[Python-Dev] pymalloc and overallocation
(unicodeobject.c,2.139,2.140 checkin)
Tim Peters
tim.one@comcast.net
Sat, 27 Apr 2002 01:01:03 -0400
[martin@v.loewis.de]
> That's what I mean (I'm *really* confused about memory family APIs,
> ever since everything changed :-)
Here's the in-depth course:
PyMem_xyz calls the platform malloc/realloc/free (fiddled for
x-platform uniformity in NULL and 0 handling)
PyObject_xyz calls pymalloc's malloc/realloc/free
and instead of a dozen layers of indirection we've now got crushingly
straightforward WYSIWYG preprocessor blocks like:
#ifdef WITH_PYMALLOC
#ifdef PYMALLOC_DEBUG
#define PyObject_MALLOC _PyObject_DebugMalloc
#define PyObject_Malloc _PyObject_DebugMalloc
#define PyObject_REALLOC _PyObject_DebugRealloc
#define PyObject_Realloc _PyObject_DebugRealloc
#define PyObject_FREE _PyObject_DebugFree
#define PyObject_Free _PyObject_DebugFree
#else /* WITH_PYMALLOC && ! PYMALLOC_DEBUG */
#define PyObject_MALLOC PyObject_Malloc
#define PyObject_REALLOC PyObject_Realloc
#define PyObject_FREE PyObject_Free
#endif
#else /* ! WITH_PYMALLOC */
#define PyObject_MALLOC PyMem_MALLOC
#define PyObject_REALLOC PyMem_REALLOC
#define PyObject_FREE PyMem_FREE
#endif /* WITH_PYMALLOC */
#define PyObject_Del PyObject_Free
#define PyObject_DEL PyObject_FREE
/* for source compatibility with 2.2 */
#define _PyObject_Del PyObject_Free
All the names you love are still there, it's just that most of them are
redundant now <wink>.
> ...
> I do think that the Unicode data should be managed by pymalloc as
> well.
Well, that largely depends on how big these suckers are.
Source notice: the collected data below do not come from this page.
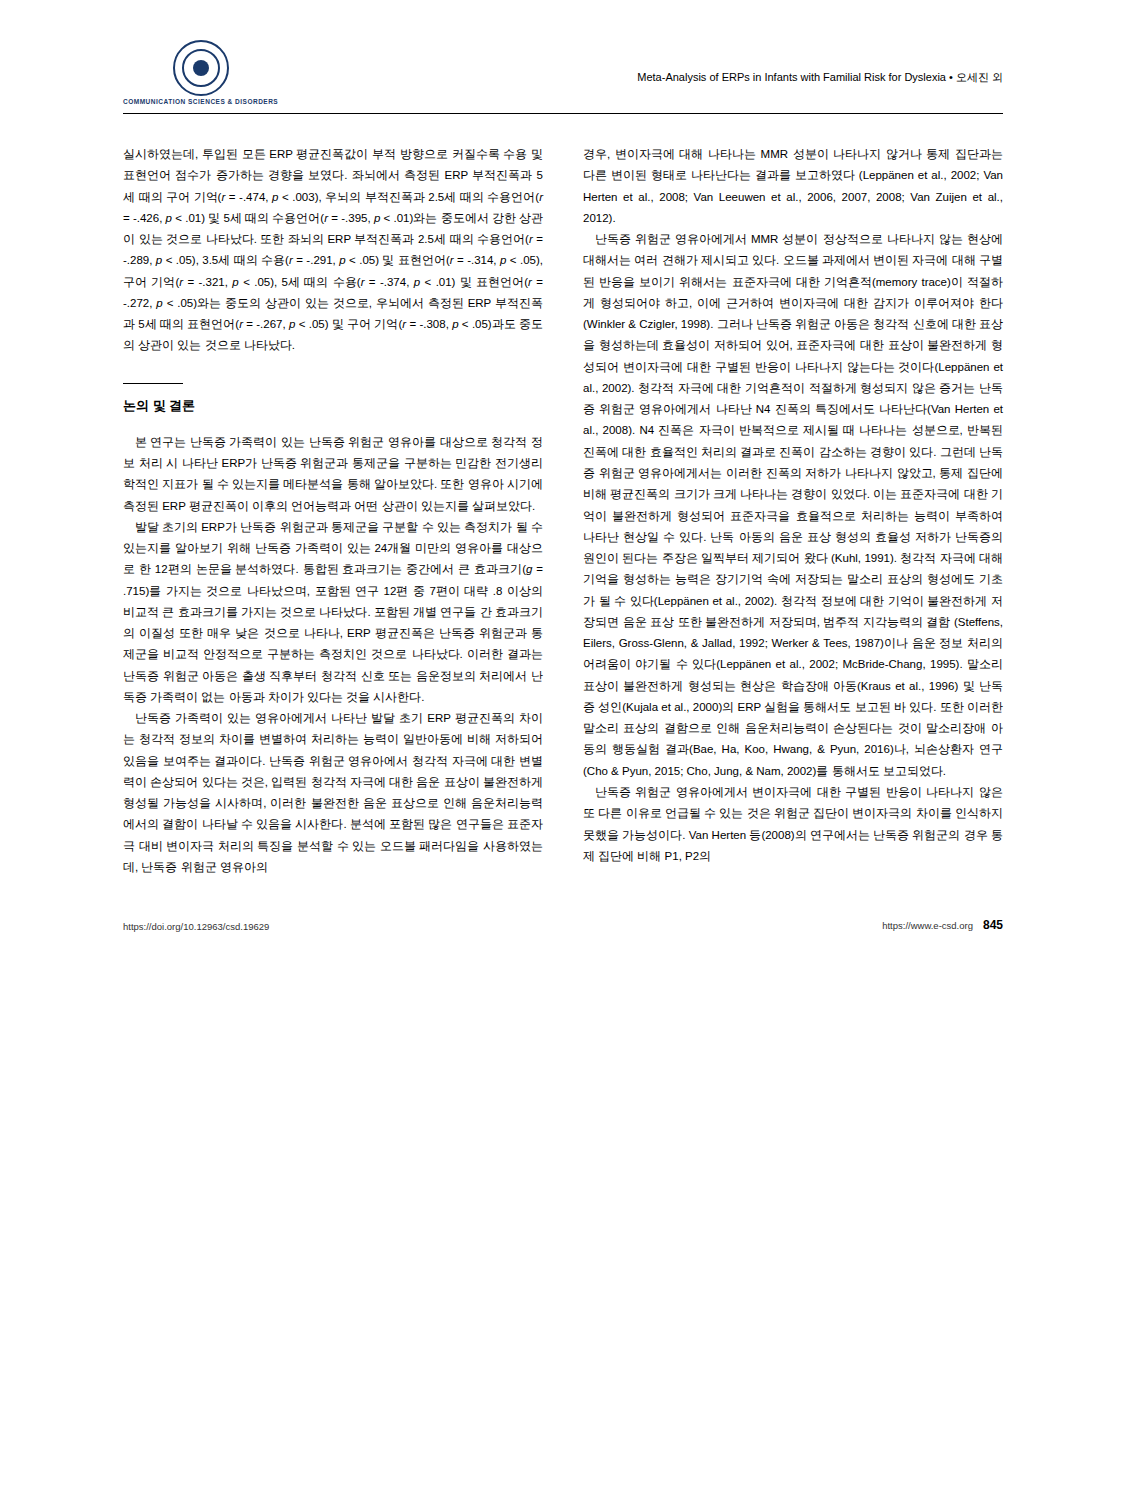COMMUNICATION SCIENCES & DISORDERS
Meta-Analysis of ERPs in Infants with Familial Risk for Dyslexia • 오세진 외
실시하였는데, 투입된 모든 ERP 평균진폭값이 부적 방향으로 커질수록 수용 및 표현언어 점수가 증가하는 경향을 보였다. 좌뇌에서 측정된 ERP 부적진폭과 5세 때의 구어 기억(r = -.474, p < .003), 우뇌의 부적진폭과 2.5세 때의 수용언어(r = -.426, p < .01) 및 5세 때의 수용언어(r = -.395, p < .01)와는 중도에서 강한 상관이 있는 것으로 나타났다. 또한 좌뇌의 ERP 부적진폭과 2.5세 때의 수용언어(r = -.289, p < .05), 3.5세 때의 수용(r = -.291, p < .05) 및 표현언어(r = -.314, p < .05), 구어 기억(r = -.321, p < .05), 5세 때의 수용(r = -.374, p < .01) 및 표현언어(r = -.272, p < .05)와는 중도의 상관이 있는 것으로, 우뇌에서 측정된 ERP 부적진폭과 5세 때의 표현언어(r = -.267, p < .05) 및 구어 기억(r = -.308, p < .05)과도 중도의 상관이 있는 것으로 나타났다.
논의 및 결론
본 연구는 난독증 가족력이 있는 난독증 위험군 영유아를 대상으로 청각적 정보 처리 시 나타난 ERP가 난독증 위험군과 통제군을 구분하는 민감한 전기생리학적인 지표가 될 수 있는지를 메타분석을 통해 알아보았다. 또한 영유아 시기에 측정된 ERP 평균진폭이 이후의 언어능력과 어떤 상관이 있는지를 살펴보았다.
발달 초기의 ERP가 난독증 위험군과 통제군을 구분할 수 있는 측정치가 될 수 있는지를 알아보기 위해 난독증 가족력이 있는 24개월 미만의 영유아를 대상으로 한 12편의 논문을 분석하였다. 통합된 효과크기는 중간에서 큰 효과크기(g = .715)를 가지는 것으로 나타났으며, 포함된 연구 12편 중 7편이 대략 .8 이상의 비교적 큰 효과크기를 가지는 것으로 나타났다. 포함된 개별 연구들 간 효과크기의 이질성 또한 매우 낮은 것으로 나타나, ERP 평균진폭은 난독증 위험군과 통제군을 비교적 안정적으로 구분하는 측정치인 것으로 나타났다. 이러한 결과는 난독증 위험군 아동은 출생 직후부터 청각적 신호 또는 음운정보의 처리에서 난독증 가족력이 없는 아동과 차이가 있다는 것을 시사한다.
난독증 가족력이 있는 영유아에게서 나타난 발달 초기 ERP 평균진폭의 차이는 청각적 정보의 차이를 변별하여 처리하는 능력이 일반아동에 비해 저하되어 있음을 보여주는 결과이다. 난독증 위험군 영유아에서 청각적 자극에 대한 변별력이 손상되어 있다는 것은, 입력된 청각적 자극에 대한 음운 표상이 불완전하게 형성될 가능성을 시사하며, 이러한 불완전한 음운 표상으로 인해 음운처리능력에서의 결함이 나타날 수 있음을 시사한다. 분석에 포함된 많은 연구들은 표준자극 대비 변이자극 처리의 특징을 분석할 수 있는 오드볼 패러다임을 사용하였는데, 난독증 위험군 영유아의
경우, 변이자극에 대해 나타나는 MMR 성분이 나타나지 않거나 통제 집단과는 다른 변이된 형태로 나타난다는 결과를 보고하였다 (Leppänen et al., 2002; Van Herten et al., 2008; Van Leeuwen et al., 2006, 2007, 2008; Van Zuijen et al., 2012).
난독증 위험군 영유아에게서 MMR 성분이 정상적으로 나타나지 않는 현상에 대해서는 여러 견해가 제시되고 있다. 오드볼 과제에서 변이된 자극에 대해 구별된 반응을 보이기 위해서는 표준자극에 대한 기억흔적(memory trace)이 적절하게 형성되어야 하고, 이에 근거하여 변이자극에 대한 감지가 이루어져야 한다(Winkler & Czigler, 1998). 그러나 난독증 위험군 아동은 청각적 신호에 대한 표상을 형성하는데 효율성이 저하되어 있어, 표준자극에 대한 표상이 불완전하게 형성되어 변이자극에 대한 구별된 반응이 나타나지 않는다는 것이다(Leppänen et al., 2002). 청각적 자극에 대한 기억흔적이 적절하게 형성되지 않은 증거는 난독증 위험군 영유아에게서 나타난 N4 진폭의 특징에서도 나타난다(Van Herten et al., 2008). N4 진폭은 자극이 반복적으로 제시될 때 나타나는 성분으로, 반복된 진폭에 대한 효율적인 처리의 결과로 진폭이 감소하는 경향이 있다. 그런데 난독증 위험군 영유아에게서는 이러한 진폭의 저하가 나타나지 않았고, 통제 집단에 비해 평균진폭의 크기가 크게 나타나는 경향이 있었다. 이는 표준자극에 대한 기억이 불완전하게 형성되어 표준자극을 효율적으로 처리하는 능력이 부족하여 나타난 현상일 수 있다. 난독 아동의 음운 표상 형성의 효율성 저하가 난독증의 원인이 된다는 주장은 일찍부터 제기되어 왔다 (Kuhl, 1991). 청각적 자극에 대해 기억을 형성하는 능력은 장기기억 속에 저장되는 말소리 표상의 형성에도 기초가 될 수 있다(Leppänen et al., 2002). 청각적 정보에 대한 기억이 불완전하게 저장되면 음운 표상 또한 불완전하게 저장되며, 범주적 지각능력의 결함 (Steffens, Eilers, Gross-Glenn, & Jallad, 1992; Werker & Tees, 1987)이나 음운 정보 처리의 어려움이 야기될 수 있다(Leppänen et al., 2002; McBride-Chang, 1995). 말소리 표상이 불완전하게 형성되는 현상은 학습장애 아동(Kraus et al., 1996) 및 난독증 성인(Kujala et al., 2000)의 ERP 실험을 통해서도 보고된 바 있다. 또한 이러한 말소리 표상의 결함으로 인해 음운처리능력이 손상된다는 것이 말소리장애 아동의 행동실험 결과(Bae, Ha, Koo, Hwang, & Pyun, 2016)나, 뇌손상환자 연구(Cho & Pyun, 2015; Cho, Jung, & Nam, 2002)를 통해서도 보고되었다.
난독증 위험군 영유아에게서 변이자극에 대한 구별된 반응이 나타나지 않은 또 다른 이유로 언급될 수 있는 것은 위험군 집단이 변이자극의 차이를 인식하지 못했을 가능성이다. Van Herten 등(2008)의 연구에서는 난독증 위험군의 경우 통제 집단에 비해 P1, P2의
https://doi.org/10.12963/csd.19629
https://www.e-csd.org 845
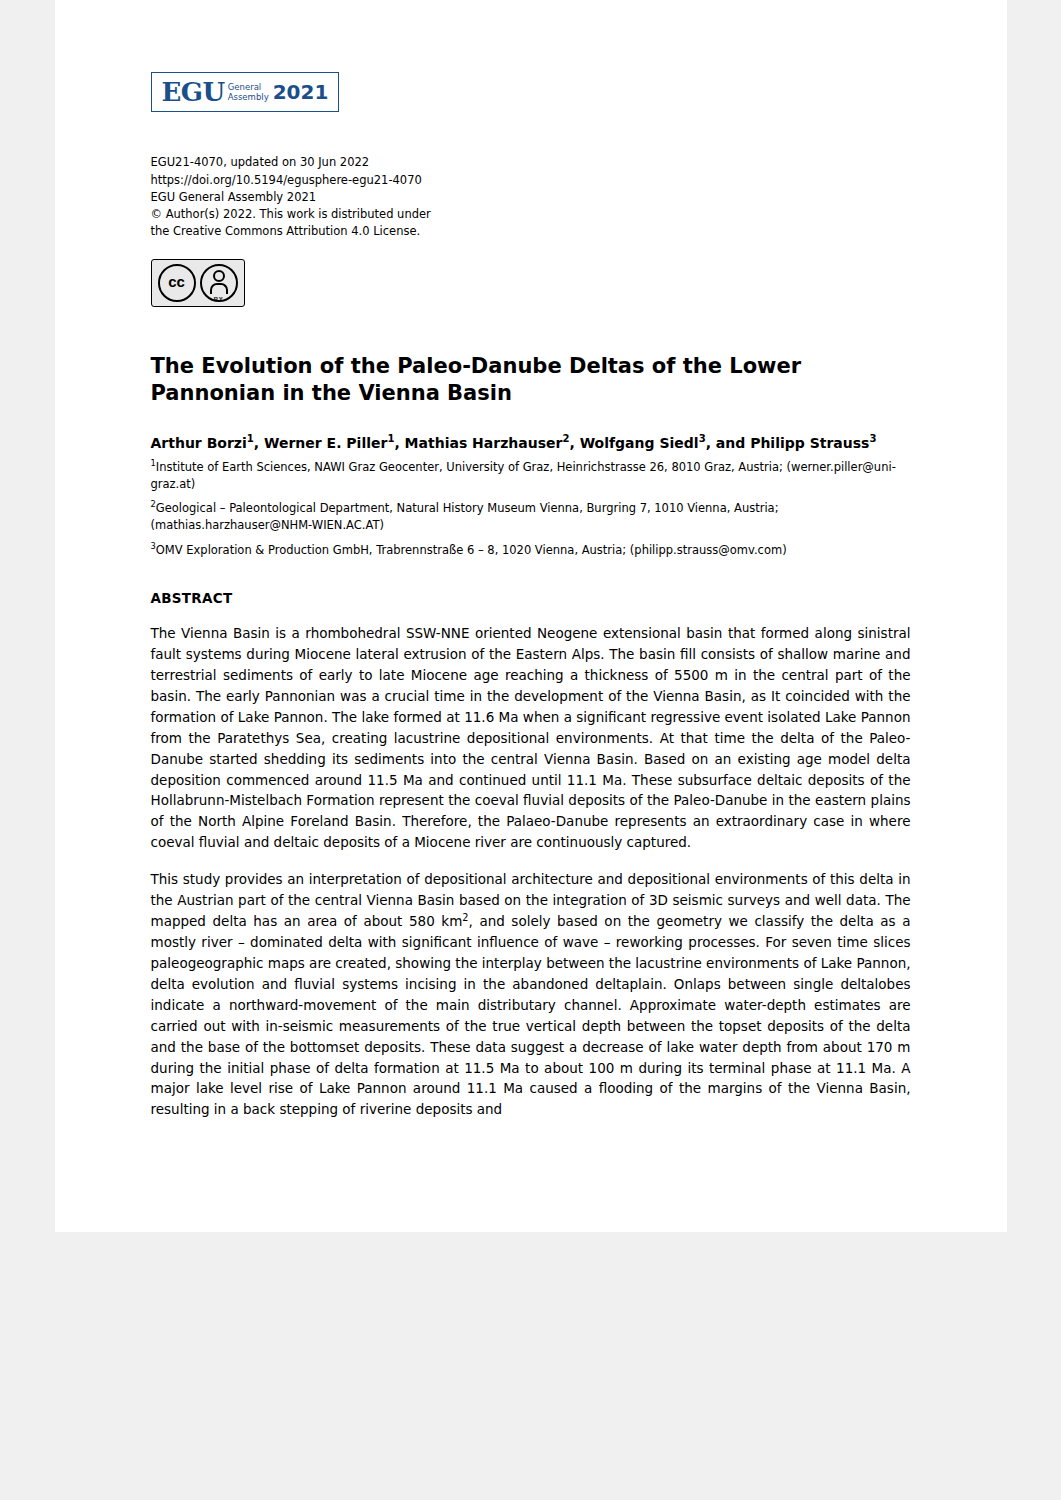EGU General
Assembly 2021
EGU21-4070, updated on 30 Jun 2022
https://doi.org/10.5194/egusphere-egu21-4070
EGU General Assembly 2021
© Author(s) 2022. This work is distributed under
the Creative Commons Attribution 4.0 License.
cc BY
The Evolution of the Paleo-Danube Deltas of the Lower Pannonian in the Vienna Basin
Arthur Borzi1, Werner E. Piller1, Mathias Harzhauser2, Wolfgang Siedl3, and Philipp Strauss3
1Institute of Earth Sciences, NAWI Graz Geocenter, University of Graz, Heinrichstrasse 26, 8010 Graz, Austria; (werner.piller@uni-graz.at)
2Geological – Paleontological Department, Natural History Museum Vienna, Burgring 7, 1010 Vienna, Austria; (mathias.harzhauser@NHM-WIEN.AC.AT)
3OMV Exploration & Production GmbH, Trabrennstraße 6 – 8, 1020 Vienna, Austria; (philipp.strauss@omv.com)
ABSTRACT
The Vienna Basin is a rhombohedral SSW-NNE oriented Neogene extensional basin that formed along sinistral fault systems during Miocene lateral extrusion of the Eastern Alps. The basin fill consists of shallow marine and terrestrial sediments of early to late Miocene age reaching a thickness of 5500 m in the central part of the basin. The early Pannonian was a crucial time in the development of the Vienna Basin, as It coincided with the formation of Lake Pannon. The lake formed at 11.6 Ma when a significant regressive event isolated Lake Pannon from the Paratethys Sea, creating lacustrine depositional environments. At that time the delta of the Paleo-Danube started shedding its sediments into the central Vienna Basin. Based on an existing age model delta deposition commenced around 11.5 Ma and continued until 11.1 Ma. These subsurface deltaic deposits of the Hollabrunn-Mistelbach Formation represent the coeval fluvial deposits of the Paleo-Danube in the eastern plains of the North Alpine Foreland Basin. Therefore, the Palaeo-Danube represents an extraordinary case in where coeval fluvial and deltaic deposits of a Miocene river are continuously captured.
This study provides an interpretation of depositional architecture and depositional environments of this delta in the Austrian part of the central Vienna Basin based on the integration of 3D seismic surveys and well data. The mapped delta has an area of about 580 km2, and solely based on the geometry we classify the delta as a mostly river – dominated delta with significant influence of wave – reworking processes. For seven time slices paleogeographic maps are created, showing the interplay between the lacustrine environments of Lake Pannon, delta evolution and fluvial systems incising in the abandoned deltaplain. Onlaps between single deltalobes indicate a northward-movement of the main distributary channel. Approximate water-depth estimates are carried out with in-seismic measurements of the true vertical depth between the topset deposits of the delta and the base of the bottomset deposits. These data suggest a decrease of lake water depth from about 170 m during the initial phase of delta formation at 11.5 Ma to about 100 m during its terminal phase at 11.1 Ma. A major lake level rise of Lake Pannon around 11.1 Ma caused a flooding of the margins of the Vienna Basin, resulting in a back stepping of riverine deposits and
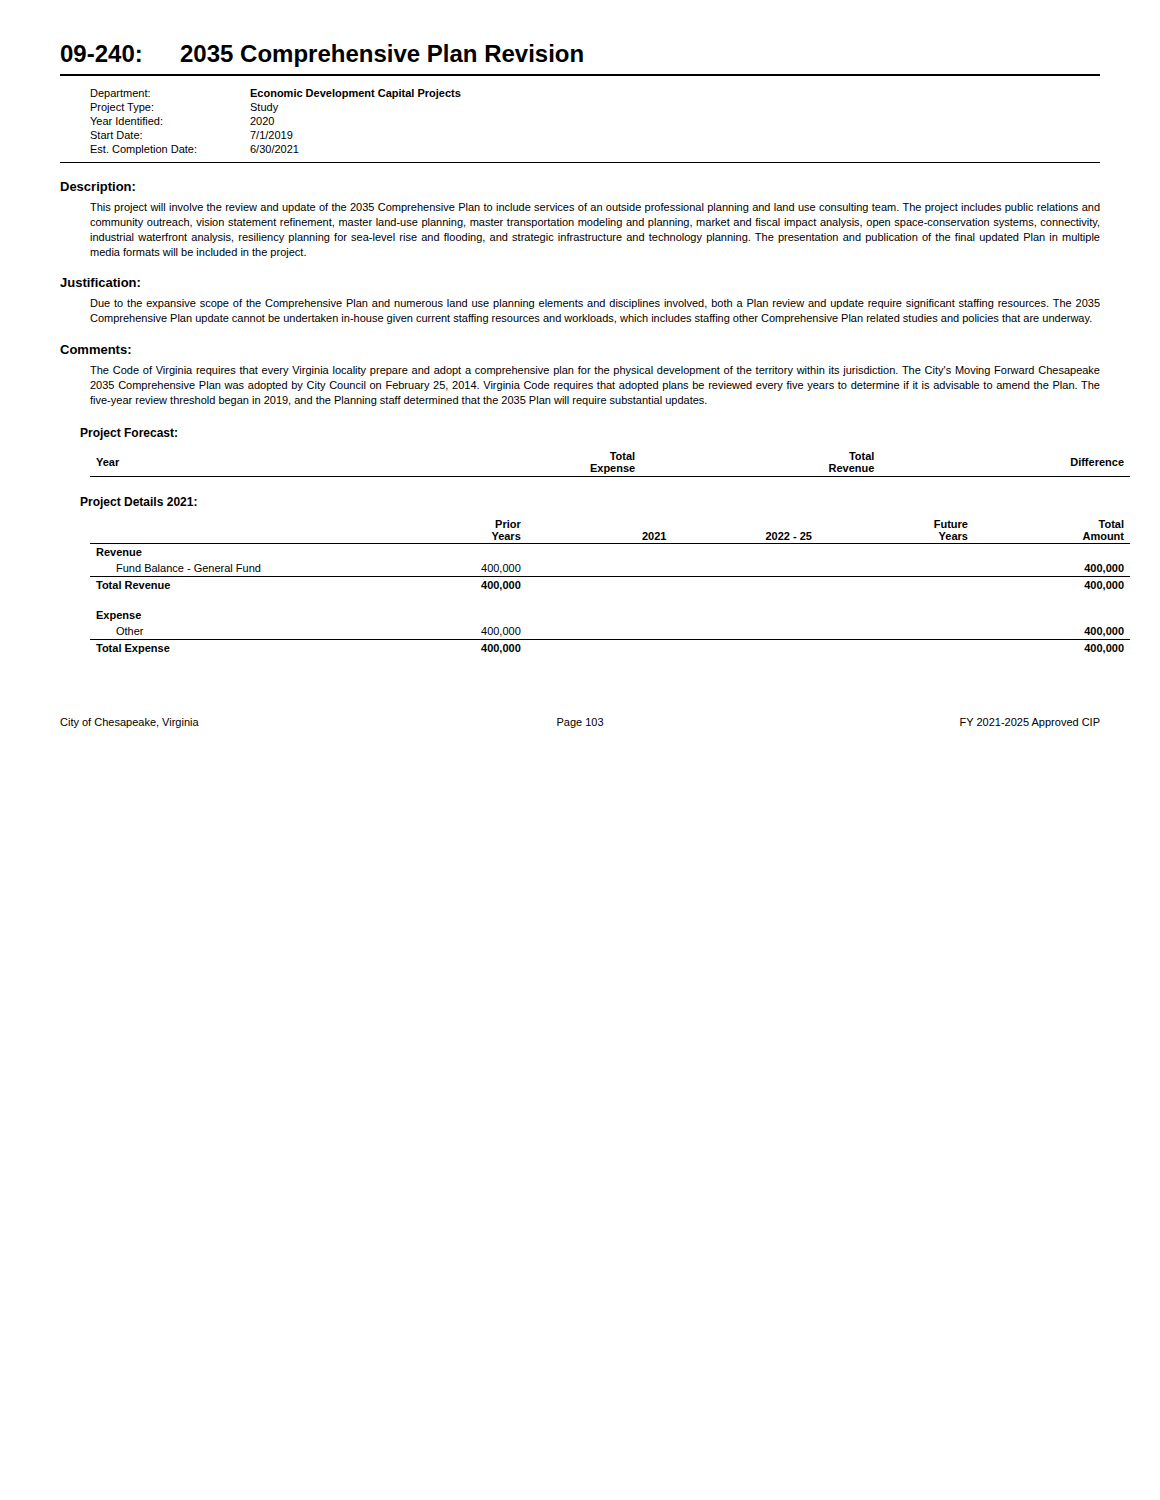09-240: 2035 Comprehensive Plan Revision
| Department: | Economic Development Capital Projects |
| Project Type: | Study |
| Year Identified: | 2020 |
| Start Date: | 7/1/2019 |
| Est. Completion Date: | 6/30/2021 |
Description:
This project will involve the review and update of the 2035 Comprehensive Plan to include services of an outside professional planning and land use consulting team. The project includes public relations and community outreach, vision statement refinement, master land-use planning, master transportation modeling and planning, market and fiscal impact analysis, open space-conservation systems, connectivity, industrial waterfront analysis, resiliency planning for sea-level rise and flooding, and strategic infrastructure and technology planning. The presentation and publication of the final updated Plan in multiple media formats will be included in the project.
Justification:
Due to the expansive scope of the Comprehensive Plan and numerous land use planning elements and disciplines involved, both a Plan review and update require significant staffing resources. The 2035 Comprehensive Plan update cannot be undertaken in-house given current staffing resources and workloads, which includes staffing other Comprehensive Plan related studies and policies that are underway.
Comments:
The Code of Virginia requires that every Virginia locality prepare and adopt a comprehensive plan for the physical development of the territory within its jurisdiction. The City's Moving Forward Chesapeake 2035 Comprehensive Plan was adopted by City Council on February 25, 2014. Virginia Code requires that adopted plans be reviewed every five years to determine if it is advisable to amend the Plan. The five-year review threshold began in 2019, and the Planning staff determined that the 2035 Plan will require substantial updates.
Project Forecast:
| Year | Total Expense | Total Revenue | Difference |
| --- | --- | --- | --- |
Project Details 2021:
| | Prior Years | 2021 | 2022 - 25 | Future Years | Total Amount |
| --- | --- | --- | --- | --- | --- |
| Revenue | | | | | |
| Fund Balance - General Fund | 400,000 | | | | 400,000 |
| Total Revenue | 400,000 | | | | 400,000 |
| Expense | | | | | |
| Other | 400,000 | | | | 400,000 |
| Total Expense | 400,000 | | | | 400,000 |
City of Chesapeake, Virginia
Page 103
FY 2021-2025 Approved CIP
Calling
PyObject_XYZ adds real overhead if pymalloc can't handle the requested size:
all the overhead of the system routines, + the overhead of pymalloc figuring
out it can't handle it. I expect it's also not good to mix pymalloc with
custom free lists: you hold on to one object from a pymalloc pool, and it
prevents the entire pool from getting recycled for another size class. So
if you want to investigate using pymalloc more heavily for Unicode objects,
I suggest two things:
1. Get rid of the Unicode-specific free list.
2. Change the object layout to embed the str member storage, just as
PyStringObject does.
#1 is pretty localized, but #2 would require changing a lot of code.
> Of course, DecodeUTF8 would then raise the same issue: decoding
> UTF-8 doesn't know how many characters you'll get, either. This
> currently does not try to be clever, but allocates enough memory for
> the worst case.
I just put a patch up on SourceForge that's *less* clever, but shouldn't
waste any memory in the end. I expect you'll be happy with it, or rant
inconsolably. It's all the same to me <wink>.